Because this winter has been so difficult and long and depressing, I found myself enjoying crafty projects more than I have been in the past several years. There was a time, all the way back toward the beginnings of this blog, when I used to take my sewing machine out daily, and I used to have a knitting or crochet project started at all times. Now the sewing machine only gets pulled out when I need to adjust or repair something, and I haven’t touched the knitting needles for year. I never make anything from scratch anymore, because I fail to see value in the clothes that I make (I only see the mistakes). However, there are very few additions to my closet that haven’t suffered some sort of adjustment, because when I find something in the thrift store, I tend to see the potential in my head, rather than the reality that’s right there in front of my eyes.

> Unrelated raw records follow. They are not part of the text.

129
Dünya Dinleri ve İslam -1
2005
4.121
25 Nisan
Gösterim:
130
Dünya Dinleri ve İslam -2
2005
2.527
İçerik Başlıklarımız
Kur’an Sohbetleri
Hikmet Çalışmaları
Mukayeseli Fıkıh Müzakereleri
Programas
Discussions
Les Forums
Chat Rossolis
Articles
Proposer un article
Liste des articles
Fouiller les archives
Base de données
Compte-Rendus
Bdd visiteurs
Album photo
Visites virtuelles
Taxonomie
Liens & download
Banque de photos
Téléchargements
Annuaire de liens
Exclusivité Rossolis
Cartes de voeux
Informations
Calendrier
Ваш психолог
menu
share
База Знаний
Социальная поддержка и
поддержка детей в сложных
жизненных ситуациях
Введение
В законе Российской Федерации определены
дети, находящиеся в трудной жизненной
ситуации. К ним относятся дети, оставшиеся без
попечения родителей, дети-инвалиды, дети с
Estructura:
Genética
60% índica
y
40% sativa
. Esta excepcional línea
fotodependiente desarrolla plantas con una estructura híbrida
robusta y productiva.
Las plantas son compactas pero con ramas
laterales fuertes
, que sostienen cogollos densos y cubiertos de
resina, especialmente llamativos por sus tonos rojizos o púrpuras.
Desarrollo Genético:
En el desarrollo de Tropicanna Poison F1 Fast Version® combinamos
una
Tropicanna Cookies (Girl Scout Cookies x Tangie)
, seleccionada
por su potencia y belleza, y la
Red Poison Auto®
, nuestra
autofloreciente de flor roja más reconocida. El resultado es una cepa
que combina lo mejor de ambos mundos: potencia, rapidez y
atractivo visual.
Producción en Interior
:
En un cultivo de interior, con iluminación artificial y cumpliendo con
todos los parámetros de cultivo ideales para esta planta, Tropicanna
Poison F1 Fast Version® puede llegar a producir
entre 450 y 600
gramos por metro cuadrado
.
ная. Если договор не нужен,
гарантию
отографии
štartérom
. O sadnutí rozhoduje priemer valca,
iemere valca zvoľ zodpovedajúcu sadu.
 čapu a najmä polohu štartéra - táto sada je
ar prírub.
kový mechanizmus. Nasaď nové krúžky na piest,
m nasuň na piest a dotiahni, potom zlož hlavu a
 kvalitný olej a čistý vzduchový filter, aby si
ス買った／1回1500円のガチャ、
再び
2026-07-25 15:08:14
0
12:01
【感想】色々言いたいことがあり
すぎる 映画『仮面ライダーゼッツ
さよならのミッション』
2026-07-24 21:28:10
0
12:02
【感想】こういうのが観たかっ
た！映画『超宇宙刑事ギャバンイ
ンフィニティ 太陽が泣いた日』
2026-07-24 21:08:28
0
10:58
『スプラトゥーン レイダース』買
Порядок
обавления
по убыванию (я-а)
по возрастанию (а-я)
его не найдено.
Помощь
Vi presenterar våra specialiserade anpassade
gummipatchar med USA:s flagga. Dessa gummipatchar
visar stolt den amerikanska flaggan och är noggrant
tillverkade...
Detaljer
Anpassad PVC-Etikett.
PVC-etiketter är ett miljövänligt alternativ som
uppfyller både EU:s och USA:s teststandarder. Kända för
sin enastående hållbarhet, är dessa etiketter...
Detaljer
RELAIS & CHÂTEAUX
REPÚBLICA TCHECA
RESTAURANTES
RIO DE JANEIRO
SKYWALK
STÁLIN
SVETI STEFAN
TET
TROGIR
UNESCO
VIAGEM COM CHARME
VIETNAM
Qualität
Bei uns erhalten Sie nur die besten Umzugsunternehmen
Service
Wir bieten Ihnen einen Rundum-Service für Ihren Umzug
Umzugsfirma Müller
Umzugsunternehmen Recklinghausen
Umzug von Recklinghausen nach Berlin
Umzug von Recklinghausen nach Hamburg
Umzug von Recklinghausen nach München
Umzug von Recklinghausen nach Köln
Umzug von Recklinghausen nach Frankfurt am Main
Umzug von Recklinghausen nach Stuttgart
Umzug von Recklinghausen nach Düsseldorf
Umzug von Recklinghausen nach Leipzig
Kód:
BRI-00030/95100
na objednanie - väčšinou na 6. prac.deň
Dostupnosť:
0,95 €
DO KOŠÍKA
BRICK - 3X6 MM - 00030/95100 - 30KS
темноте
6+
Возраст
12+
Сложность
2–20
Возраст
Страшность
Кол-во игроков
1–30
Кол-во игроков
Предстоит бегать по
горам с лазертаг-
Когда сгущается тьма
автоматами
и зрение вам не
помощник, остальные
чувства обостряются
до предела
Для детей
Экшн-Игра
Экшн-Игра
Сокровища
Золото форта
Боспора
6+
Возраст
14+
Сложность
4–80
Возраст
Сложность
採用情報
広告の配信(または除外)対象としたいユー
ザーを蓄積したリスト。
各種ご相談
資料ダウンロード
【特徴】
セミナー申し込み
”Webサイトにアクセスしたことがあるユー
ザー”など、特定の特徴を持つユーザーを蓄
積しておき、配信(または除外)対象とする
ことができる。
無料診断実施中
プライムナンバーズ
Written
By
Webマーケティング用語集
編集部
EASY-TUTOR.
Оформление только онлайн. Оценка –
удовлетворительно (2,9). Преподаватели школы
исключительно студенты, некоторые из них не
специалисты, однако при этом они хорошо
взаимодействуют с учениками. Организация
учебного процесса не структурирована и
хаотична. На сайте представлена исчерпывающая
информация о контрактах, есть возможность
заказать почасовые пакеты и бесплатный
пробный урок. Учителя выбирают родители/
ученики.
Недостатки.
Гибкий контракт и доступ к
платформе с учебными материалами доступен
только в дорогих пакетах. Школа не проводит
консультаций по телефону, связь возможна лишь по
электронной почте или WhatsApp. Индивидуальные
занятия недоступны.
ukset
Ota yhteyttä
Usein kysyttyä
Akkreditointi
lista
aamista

Yes, so this big intro was to say that I haven’t sewn or knitted anything of interest lately, but instead, I have been working on jewelry.
I don’t wear a lot of jewelry. Several bracelets and a pair of earrings are usually it. Only when I dress up I often throw on a knotted, waist-long necklace. And this has worked well for me for a long time. This past summer, however, I bought a short bead necklace from the thrift store and I thought that it went really well with any casual t-shirt or blouse, without feeling fussy at all. I liked it. I am also liking this trend right now of layering delicate necklaces with various pendants. So I looked in my jewelry box for old, unloved pieces that I could work with to make something I’d wear today. For one necklace I repurposed some silver beads from another necklace that I didn’t use anymore, and from a pair of old earrings bought from a Tibetan store in Cambridge I made the lotus pendant. A tie pin that I had bought several years ago from a thrift store in Ogunquit became the pendant for another necklace. The big tube bead is the only thing I bought new from a bead supply website. I am liking my resulting creations quite a bit.
Now of course I don’t wear a necklace quite every day, as I was imagining. Especially since I can’t seem to take off these hanging earrings that I made from an old silver chain and a pair of amber-bead stud earrings that I wasn’t wearing (I don’t like taking my earrings off at night and the studs hurt when I sleep). I often feel that big earrings should not compete with a necklace; it’s too much for me. I wish I could embrace fully the boho aesthetic of layering a hundred and one pieces of jewelry, but I’m always struggling somewhere between baroque and minimalist tendencies.
I also often feel that jewelry doesn’t make sense unless it has meaning for the wearer, and I don’t have many meaningful pieces. I don’t generally allow objects to acquire meaning. There must be something interesting to decode in that behavior, but maybe later. Someday, when I won’t feel this frugal, I’m might get a Cucuteni Goddess pendant, or a Brancusi’s Kiss replica (although I would prefer a Mademoiselle Pogany, if I could find one in silver, not gold). Right now, though, I’m quite content with what I have. It’s already much more than I need, but then jewelry is never a need. Unless it has meaning, symbolism, and magic. But these qualities often come with time and wear, don’t they?